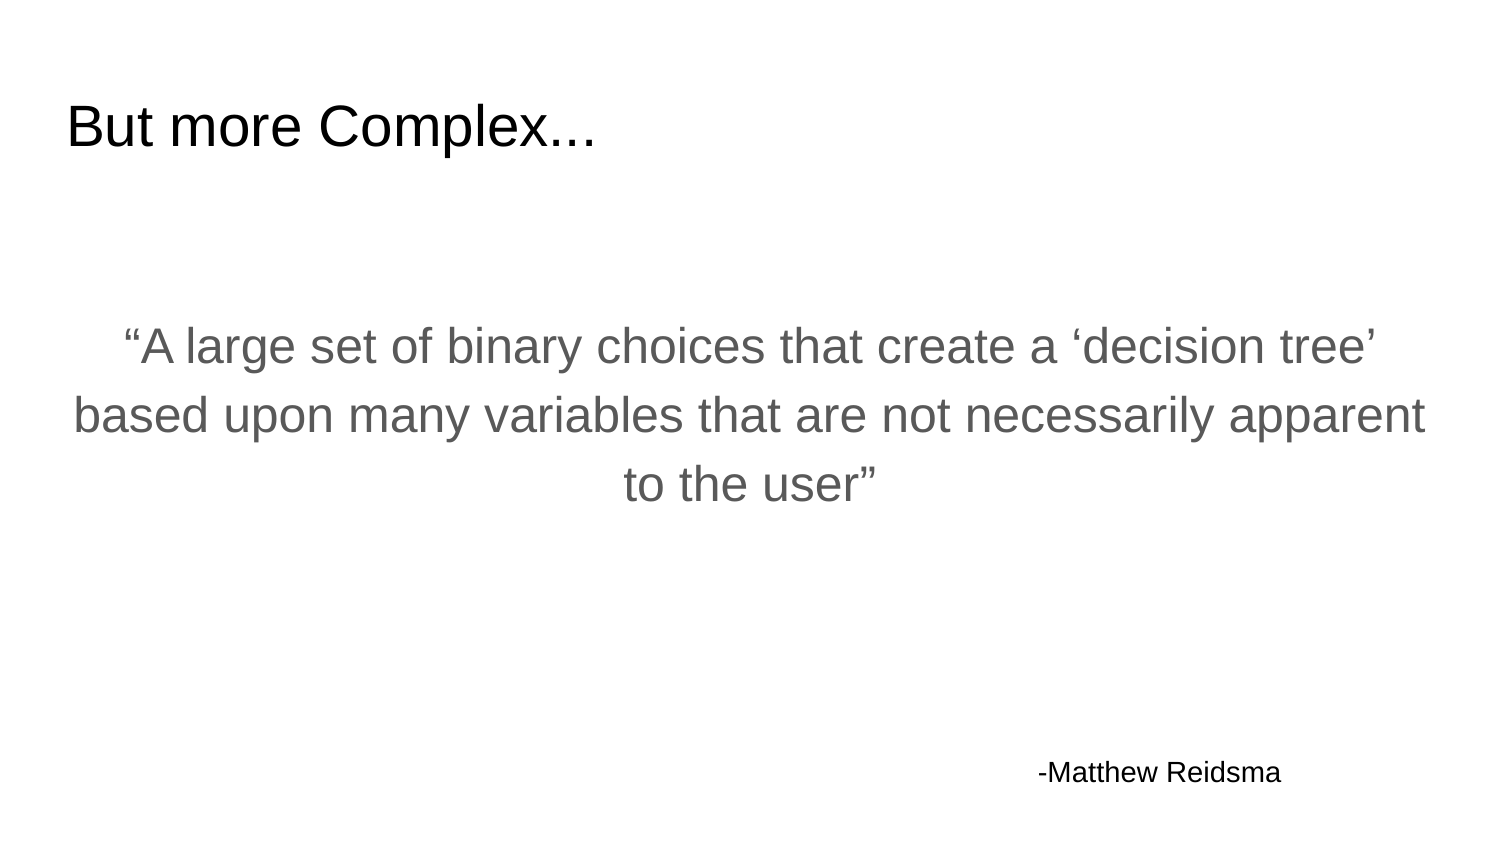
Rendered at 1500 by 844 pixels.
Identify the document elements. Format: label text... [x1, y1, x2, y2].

list “A large set of binary choices that create a ‘decision tree’ based upon many variables that are not necessarily apparent to the user” [51, 289, 1449, 555]
title But more Complex... [51, 72, 1449, 167]
text_box -Matthew Reidsma [1022, 737, 1421, 789]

■ Instruction: Your task is to transcribe exactly the lines from the one with "Identify the document" through the end of the data, both included, and nothing besides.

■ Response area:
Identify the document elements. Format: label text... [x1, y1, x2, y2].

list “A large set of binary choices that create a ‘decision tree’ based upon many variables that are not necessarily apparent to the user” [51, 289, 1449, 555]
title But more Complex... [51, 72, 1449, 167]
text_box -Matthew Reidsma [1022, 737, 1421, 789]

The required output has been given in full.